■ PROBLEM REQUIREMENTS ■
Everything from the first line of the entries through the line containing "4) Om spelaren" is to be retyped exactly, and nothing beyond it.

■ PROVIDED RECORDS ■
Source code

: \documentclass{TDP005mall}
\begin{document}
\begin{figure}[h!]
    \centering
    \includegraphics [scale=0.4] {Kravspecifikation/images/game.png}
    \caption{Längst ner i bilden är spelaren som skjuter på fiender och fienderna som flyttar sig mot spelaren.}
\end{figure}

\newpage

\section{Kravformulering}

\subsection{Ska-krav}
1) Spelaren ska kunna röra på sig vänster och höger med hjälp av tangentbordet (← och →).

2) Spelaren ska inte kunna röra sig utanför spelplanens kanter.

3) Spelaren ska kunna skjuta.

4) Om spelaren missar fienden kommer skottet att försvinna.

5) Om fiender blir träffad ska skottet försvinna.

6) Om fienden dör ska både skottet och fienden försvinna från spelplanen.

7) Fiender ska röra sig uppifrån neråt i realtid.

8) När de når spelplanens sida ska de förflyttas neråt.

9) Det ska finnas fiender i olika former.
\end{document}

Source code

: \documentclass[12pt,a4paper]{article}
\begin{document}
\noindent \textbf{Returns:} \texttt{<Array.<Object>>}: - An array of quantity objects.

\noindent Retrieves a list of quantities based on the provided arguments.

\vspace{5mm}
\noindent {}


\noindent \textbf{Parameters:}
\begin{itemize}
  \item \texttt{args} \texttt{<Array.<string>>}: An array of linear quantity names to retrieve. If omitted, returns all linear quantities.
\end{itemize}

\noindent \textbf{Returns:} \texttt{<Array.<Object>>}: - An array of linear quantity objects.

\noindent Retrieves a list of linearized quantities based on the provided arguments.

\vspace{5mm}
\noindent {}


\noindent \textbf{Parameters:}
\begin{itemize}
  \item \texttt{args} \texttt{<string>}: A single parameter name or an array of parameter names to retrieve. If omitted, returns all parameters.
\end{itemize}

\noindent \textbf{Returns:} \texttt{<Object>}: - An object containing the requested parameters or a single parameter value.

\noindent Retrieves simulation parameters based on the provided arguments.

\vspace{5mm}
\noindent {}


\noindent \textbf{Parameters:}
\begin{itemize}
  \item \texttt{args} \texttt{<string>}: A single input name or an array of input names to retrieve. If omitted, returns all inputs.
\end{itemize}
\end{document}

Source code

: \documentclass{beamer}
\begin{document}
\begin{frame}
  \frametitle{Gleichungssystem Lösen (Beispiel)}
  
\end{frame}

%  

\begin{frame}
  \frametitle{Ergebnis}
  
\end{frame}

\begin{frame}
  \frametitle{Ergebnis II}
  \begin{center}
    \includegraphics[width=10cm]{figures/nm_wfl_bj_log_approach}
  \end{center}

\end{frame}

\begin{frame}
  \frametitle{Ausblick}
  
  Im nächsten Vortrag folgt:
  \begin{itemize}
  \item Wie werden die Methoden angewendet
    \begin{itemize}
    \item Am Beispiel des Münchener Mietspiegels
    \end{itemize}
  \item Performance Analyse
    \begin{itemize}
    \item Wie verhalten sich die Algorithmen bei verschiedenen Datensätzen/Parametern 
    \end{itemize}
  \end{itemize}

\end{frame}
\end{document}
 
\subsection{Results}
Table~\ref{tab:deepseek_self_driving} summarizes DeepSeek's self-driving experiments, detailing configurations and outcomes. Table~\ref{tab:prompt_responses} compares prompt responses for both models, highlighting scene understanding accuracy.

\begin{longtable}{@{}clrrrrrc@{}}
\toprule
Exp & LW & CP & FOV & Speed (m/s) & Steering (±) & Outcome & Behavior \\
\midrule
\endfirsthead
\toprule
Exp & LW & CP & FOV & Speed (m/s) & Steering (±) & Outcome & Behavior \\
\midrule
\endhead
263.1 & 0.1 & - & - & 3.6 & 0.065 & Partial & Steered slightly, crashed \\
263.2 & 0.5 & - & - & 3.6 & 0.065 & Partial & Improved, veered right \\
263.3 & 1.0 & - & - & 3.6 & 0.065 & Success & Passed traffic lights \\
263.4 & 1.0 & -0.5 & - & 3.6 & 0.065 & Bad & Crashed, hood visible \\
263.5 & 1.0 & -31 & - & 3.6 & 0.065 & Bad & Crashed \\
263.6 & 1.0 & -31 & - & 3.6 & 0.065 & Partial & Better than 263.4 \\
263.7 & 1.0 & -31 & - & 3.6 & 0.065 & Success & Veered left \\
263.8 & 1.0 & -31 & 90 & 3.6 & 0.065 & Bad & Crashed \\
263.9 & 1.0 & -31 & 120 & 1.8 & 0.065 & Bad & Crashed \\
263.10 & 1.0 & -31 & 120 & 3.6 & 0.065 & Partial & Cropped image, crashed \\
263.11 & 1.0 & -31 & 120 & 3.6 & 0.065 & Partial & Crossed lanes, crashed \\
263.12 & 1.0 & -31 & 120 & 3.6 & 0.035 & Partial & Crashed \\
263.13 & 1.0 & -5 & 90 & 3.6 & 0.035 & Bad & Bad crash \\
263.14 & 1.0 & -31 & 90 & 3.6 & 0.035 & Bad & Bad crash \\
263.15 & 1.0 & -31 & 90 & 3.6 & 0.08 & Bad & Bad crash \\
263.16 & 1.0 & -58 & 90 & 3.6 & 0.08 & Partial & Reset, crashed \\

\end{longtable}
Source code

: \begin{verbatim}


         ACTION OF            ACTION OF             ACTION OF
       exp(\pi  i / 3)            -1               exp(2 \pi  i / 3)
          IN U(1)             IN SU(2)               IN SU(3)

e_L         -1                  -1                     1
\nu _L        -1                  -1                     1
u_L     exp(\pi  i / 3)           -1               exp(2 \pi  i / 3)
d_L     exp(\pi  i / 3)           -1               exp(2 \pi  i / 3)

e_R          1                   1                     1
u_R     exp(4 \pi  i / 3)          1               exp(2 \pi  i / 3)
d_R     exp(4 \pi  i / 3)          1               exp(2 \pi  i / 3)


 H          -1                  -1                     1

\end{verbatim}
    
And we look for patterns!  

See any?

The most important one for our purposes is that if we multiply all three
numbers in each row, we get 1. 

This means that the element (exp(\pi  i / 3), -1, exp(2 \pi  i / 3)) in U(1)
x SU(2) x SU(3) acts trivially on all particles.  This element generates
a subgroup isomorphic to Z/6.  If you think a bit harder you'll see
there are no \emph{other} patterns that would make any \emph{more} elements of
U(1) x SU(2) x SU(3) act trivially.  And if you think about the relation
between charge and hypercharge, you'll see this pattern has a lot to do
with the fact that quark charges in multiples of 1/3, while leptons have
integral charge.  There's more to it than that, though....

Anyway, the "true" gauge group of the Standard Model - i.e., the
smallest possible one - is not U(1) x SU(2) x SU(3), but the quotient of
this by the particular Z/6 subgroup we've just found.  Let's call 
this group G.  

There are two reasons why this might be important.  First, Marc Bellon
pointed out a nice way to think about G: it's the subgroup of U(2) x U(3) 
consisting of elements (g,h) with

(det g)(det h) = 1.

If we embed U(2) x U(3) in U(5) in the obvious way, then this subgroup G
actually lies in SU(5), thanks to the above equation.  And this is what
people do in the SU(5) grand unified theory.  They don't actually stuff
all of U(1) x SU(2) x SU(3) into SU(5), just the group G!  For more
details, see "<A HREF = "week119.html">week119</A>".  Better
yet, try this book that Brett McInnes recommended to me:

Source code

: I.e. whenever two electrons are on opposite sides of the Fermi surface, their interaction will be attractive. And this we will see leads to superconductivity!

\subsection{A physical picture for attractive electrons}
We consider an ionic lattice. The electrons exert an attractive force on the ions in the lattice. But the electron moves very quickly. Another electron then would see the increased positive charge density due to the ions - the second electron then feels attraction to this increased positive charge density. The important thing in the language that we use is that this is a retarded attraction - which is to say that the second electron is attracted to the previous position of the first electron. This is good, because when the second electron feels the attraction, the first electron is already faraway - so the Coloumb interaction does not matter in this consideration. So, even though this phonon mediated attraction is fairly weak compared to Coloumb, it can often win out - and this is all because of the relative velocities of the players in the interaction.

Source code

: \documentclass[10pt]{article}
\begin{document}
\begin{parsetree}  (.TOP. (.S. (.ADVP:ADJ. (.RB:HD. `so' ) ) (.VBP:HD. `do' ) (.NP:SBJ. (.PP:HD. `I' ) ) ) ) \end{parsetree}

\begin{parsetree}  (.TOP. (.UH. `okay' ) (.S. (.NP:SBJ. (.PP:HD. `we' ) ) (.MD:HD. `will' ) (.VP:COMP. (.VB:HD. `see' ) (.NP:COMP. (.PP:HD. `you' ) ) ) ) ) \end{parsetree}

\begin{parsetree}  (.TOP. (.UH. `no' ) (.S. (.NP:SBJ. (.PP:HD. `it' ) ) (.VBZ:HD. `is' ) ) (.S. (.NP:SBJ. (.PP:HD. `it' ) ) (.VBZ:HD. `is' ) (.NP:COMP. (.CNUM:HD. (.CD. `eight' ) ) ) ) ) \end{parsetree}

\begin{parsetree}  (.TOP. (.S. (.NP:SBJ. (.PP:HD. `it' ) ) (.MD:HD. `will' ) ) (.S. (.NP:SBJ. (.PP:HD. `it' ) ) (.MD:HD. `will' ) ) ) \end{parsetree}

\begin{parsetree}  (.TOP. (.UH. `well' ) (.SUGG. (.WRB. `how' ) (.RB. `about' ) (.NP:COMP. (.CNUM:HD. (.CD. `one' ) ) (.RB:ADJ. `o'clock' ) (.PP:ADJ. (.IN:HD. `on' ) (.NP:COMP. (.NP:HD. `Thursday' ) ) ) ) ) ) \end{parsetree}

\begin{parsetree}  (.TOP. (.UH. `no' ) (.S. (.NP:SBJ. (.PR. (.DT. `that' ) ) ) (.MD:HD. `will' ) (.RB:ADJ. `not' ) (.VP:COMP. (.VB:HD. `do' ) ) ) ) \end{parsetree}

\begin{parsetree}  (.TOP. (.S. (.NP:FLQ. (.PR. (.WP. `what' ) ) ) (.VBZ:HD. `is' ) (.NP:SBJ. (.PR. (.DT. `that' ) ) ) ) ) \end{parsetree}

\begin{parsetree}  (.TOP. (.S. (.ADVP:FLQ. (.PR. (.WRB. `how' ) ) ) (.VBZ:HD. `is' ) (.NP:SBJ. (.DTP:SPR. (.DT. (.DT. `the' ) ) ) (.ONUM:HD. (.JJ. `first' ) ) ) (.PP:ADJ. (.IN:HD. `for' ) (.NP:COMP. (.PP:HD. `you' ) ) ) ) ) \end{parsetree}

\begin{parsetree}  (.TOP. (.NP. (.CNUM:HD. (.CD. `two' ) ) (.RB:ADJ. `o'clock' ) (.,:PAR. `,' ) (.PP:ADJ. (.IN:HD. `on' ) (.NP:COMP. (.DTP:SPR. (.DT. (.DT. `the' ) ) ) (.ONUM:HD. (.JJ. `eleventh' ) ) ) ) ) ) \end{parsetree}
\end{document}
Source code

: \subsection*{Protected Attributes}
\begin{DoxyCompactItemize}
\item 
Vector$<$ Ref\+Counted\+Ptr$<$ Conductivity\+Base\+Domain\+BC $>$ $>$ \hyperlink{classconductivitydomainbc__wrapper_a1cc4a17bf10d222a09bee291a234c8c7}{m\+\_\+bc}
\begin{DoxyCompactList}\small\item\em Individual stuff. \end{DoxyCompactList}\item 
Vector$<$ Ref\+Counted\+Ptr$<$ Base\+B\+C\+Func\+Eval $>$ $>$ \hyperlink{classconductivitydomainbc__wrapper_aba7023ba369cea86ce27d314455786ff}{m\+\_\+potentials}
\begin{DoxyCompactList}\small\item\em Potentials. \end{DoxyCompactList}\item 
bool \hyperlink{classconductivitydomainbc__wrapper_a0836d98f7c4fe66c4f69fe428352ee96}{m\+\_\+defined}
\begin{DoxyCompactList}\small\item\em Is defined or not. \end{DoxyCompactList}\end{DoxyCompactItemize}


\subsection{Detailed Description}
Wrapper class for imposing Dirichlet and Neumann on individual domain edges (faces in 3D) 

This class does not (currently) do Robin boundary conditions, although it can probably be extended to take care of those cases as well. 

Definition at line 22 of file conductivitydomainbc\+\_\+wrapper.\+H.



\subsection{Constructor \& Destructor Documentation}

■ ANSWER FOR THE TASK ■
Source code

: \documentclass{TDP005mall}
\begin{document}
\begin{figure}[h!]
    \centering
    \includegraphics [scale=0.4] {Kravspecifikation/images/game.png}
    \caption{Längst ner i bilden är spelaren som skjuter på fiender och fienderna som flyttar sig mot spelaren.}
\end{figure}

\newpage

\section{Kravformulering}

\subsection{Ska-krav}
1) Spelaren ska kunna röra på sig vänster och höger med hjälp av tangentbordet (← och →).

2) Spelaren ska inte kunna röra sig utanför spelplanens kanter.

3) Spelaren ska kunna skjuta.

4) Om spelaren missar fienden kommer skottet att försvinna.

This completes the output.